2) Instituição de protocolo de auto-atendimento. A demora no atendimento no balcão de cartórios (ou secretarias) é uma das queixas mais freqüentes. Todavia, há experiências (por exemplo, Justiça Federal em Passo Fundo, RS) no sentido do advogado, pessoalmente, promover o protocolo de petição, inclusive entregando sua petição furada para facilitar o entranhamento nos autos.

3) Os tribunais firmariam convênios com a ECT para a entrega de petições. Esta prática, já antiga no TRF-4, permite ao advogado entregar a petição na agência dos Correios, evitando a ida ao fórum ou tribunal, muitas vezes distante de seu escritório ou cidade. As cautelas constam do contrato com a ECT e não são insuperáveis.

4) A redação das precatórias, ofícios, mandados e atos semelhantes poderia ser feita pelos advogados. A agilização seria muito grande (na Justiça Federal há varas em que o despacho serve de mandando). E evidentemente o servidor verificaria o conteúdo do documento, só lhe dando seguimento se estivesse em ordem. A dificuldade seria a entrega do modelo, já que não seria recomendável permitir a retirada do papel timbrado e não seria prático entregar impressa para ser novamente digitada. Talvez a solução fosse a entrega em CDs ou remessa via internet.

5) Cartas dependendo de AR poderiam ser feitas e encaminhadas pelo advogado. Atualmente, não é raro que se aguarde por semanas o simples preenchimento de um AR. O advogado, na causa de seu interesse, poderia providenciar tudo, inclusive a redação da própria carta, e após entregar no Cartório para juntada.

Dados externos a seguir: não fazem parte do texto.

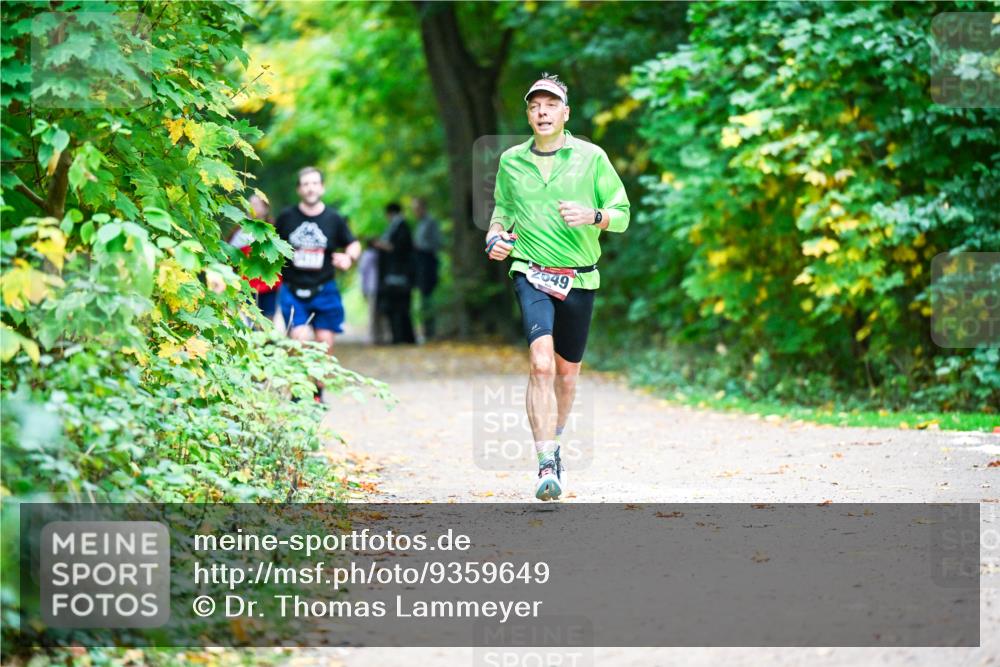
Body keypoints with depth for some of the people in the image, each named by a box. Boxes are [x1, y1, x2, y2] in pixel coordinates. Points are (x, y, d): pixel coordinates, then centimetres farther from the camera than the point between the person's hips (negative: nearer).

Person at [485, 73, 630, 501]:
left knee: (567, 373, 11)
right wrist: (495, 236, 2)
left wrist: (593, 216, -16)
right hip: (531, 274, -1)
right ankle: (547, 465, -24)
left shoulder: (591, 157, 2)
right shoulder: (511, 161, 8)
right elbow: (502, 208, 23)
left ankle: (552, 444, 38)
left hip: (579, 280, 1)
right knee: (541, 365, -21)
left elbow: (622, 214, 5)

6) Os advogados deveriam ser autorizados a retirar precatórias e ofícios, dando-lhes o destino previsto. Não faz sentido obrigar o advogado a esperar a demorada e burocrática remessa via correio ou malote. Ele é o principal interessado no cumprimento. Qual seria o risco? Alterar o conteúdo no trajeto? Além de ser presumida a lisura no procedimento do advogado, basta exigir que na entrega se passe recibo na cópia do documento.

Estas são apenas algumas sugestões. A vida é rica em experiências. A criatividade dos advogados e a prática de cartorários poderão acrescentar muitas idéias. E como implementá-las? O primeiro passo é querer. A partir daí, uma comissão, constituída pela presidência do tribunal, com três pessoas, um juiz auxiliar da Corregedoria (que é onde se revelam os problemas), um advogado indicado pela OAB e um servidor de reconhecido mérito e experiência, poderia reunir-se e apresentar soluções objetivas, em 60 dias. Muitas poderiam ser implementadas por ato administrativo da Corregedoria. Outras por lei estadual (estados legislam sobre procedimentos). As mais abrangentes, por reforma do CPC.

É verdade que muitos serão contra, prevendo risco de fraudes. É um equívoco. Na verdade, a absoluta maioria dos advogados trabalha corretamente e faria bom uso do poder recebido. Estes e a OAB seriam os principais interessados no bom funcionamento do sistema. Aos infratores dar-se-ia o rigor da lei, inclusive com pena de perda da inscrição no órgão de classe. Porém esta transferência de atribuições aos advogados deve ser voluntária e não compulsória. Somente alcançaria aqueles que, mediante petição nos autos, se dispusessem a assumir o encargo.

Seria esta a solução definitiva para a morosidade da Justiça? Não, com certeza. Mas, sem dúvida, poderia ser uma ferramenta valiosa na busca da solução rápida do litígio. Quem se habilita a tomar a iniciativa?